[Collected data entries]
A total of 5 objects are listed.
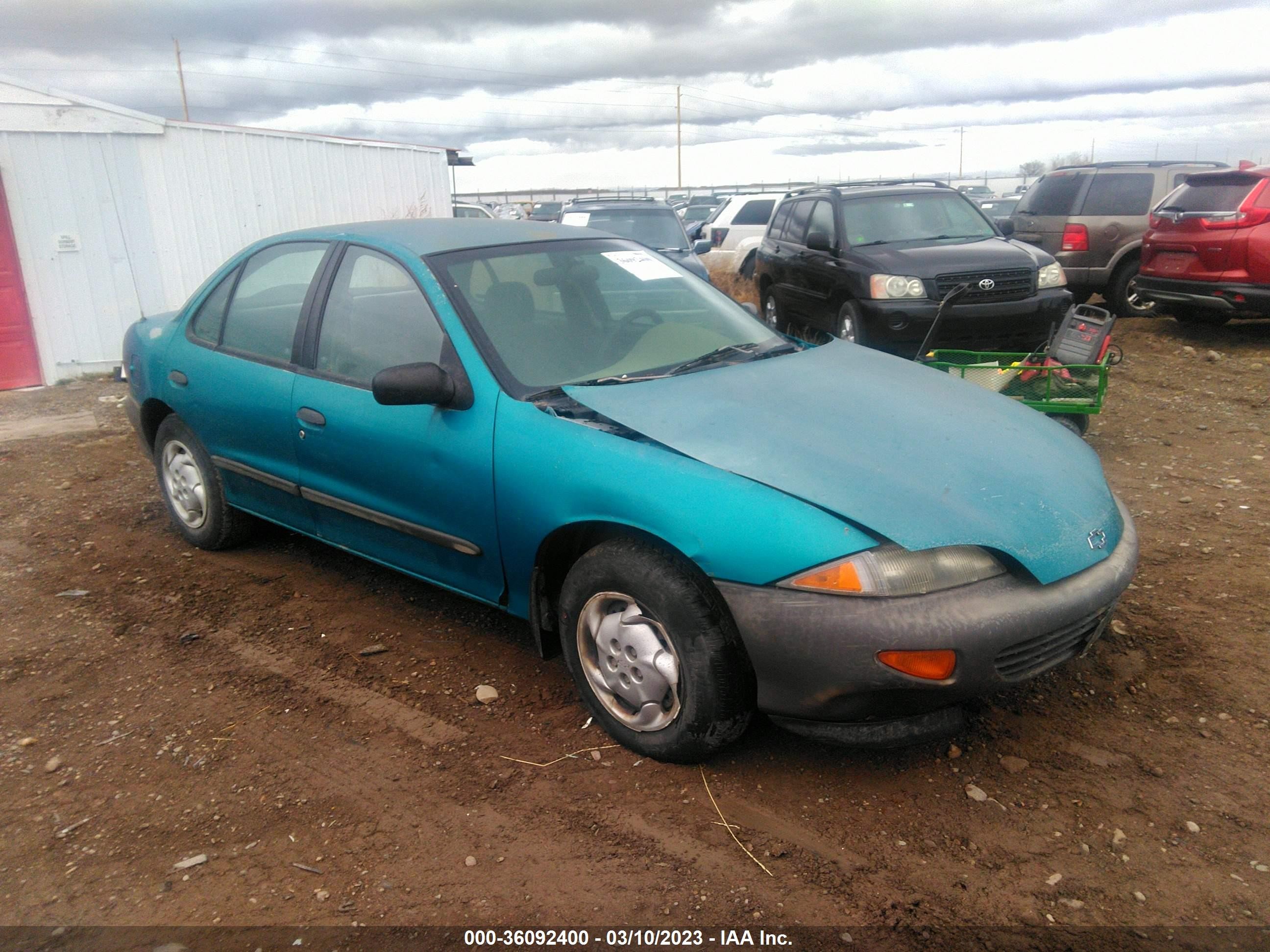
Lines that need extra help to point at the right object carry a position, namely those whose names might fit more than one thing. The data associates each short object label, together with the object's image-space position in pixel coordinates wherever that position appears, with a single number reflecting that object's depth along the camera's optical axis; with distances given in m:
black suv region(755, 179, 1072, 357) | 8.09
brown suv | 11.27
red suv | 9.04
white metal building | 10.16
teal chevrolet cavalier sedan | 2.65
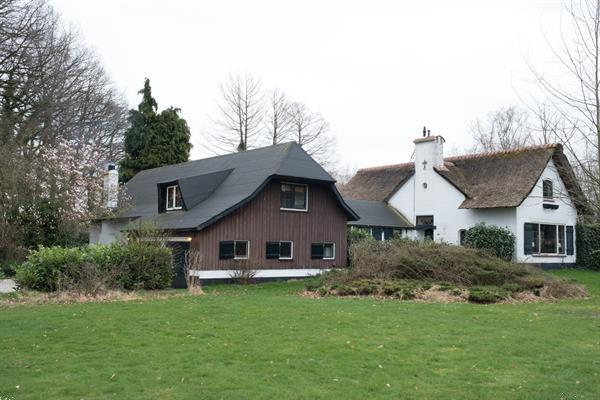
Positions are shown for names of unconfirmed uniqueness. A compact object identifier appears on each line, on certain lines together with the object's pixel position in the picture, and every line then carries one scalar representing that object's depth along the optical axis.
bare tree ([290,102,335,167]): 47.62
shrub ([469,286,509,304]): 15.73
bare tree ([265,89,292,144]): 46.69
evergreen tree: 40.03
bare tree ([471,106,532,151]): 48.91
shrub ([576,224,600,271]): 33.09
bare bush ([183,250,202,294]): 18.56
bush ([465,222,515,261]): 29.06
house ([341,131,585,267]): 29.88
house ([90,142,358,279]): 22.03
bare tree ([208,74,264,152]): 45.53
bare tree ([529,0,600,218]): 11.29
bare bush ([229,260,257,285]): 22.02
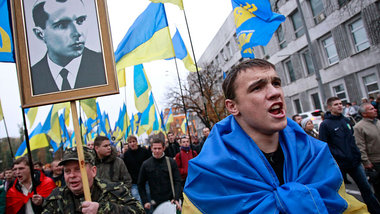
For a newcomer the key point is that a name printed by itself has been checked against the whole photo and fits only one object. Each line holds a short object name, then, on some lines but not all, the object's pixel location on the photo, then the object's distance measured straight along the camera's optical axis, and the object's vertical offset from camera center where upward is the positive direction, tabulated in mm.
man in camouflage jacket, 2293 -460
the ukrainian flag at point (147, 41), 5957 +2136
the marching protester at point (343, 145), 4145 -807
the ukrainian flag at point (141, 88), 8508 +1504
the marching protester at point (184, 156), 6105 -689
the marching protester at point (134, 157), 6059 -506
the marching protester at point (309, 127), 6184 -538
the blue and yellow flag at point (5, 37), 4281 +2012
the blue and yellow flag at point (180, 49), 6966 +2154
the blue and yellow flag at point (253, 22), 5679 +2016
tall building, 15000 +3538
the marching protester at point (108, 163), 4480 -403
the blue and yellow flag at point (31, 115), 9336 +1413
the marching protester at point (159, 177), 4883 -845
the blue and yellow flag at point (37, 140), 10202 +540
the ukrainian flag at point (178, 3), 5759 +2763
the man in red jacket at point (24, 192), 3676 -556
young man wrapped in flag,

** Task statement **
Look back at the entries above and repeat, unchanged, every line from the line holding "bare tree ([208,74,264,152]): 45.53" through the line holding "bare bush ([229,260,257,285]): 22.02".

** The completed task **
bare tree ([208,74,264,152]): 45.53
bare tree ([529,0,600,218]): 11.29
bare bush ([229,260,257,285]): 22.02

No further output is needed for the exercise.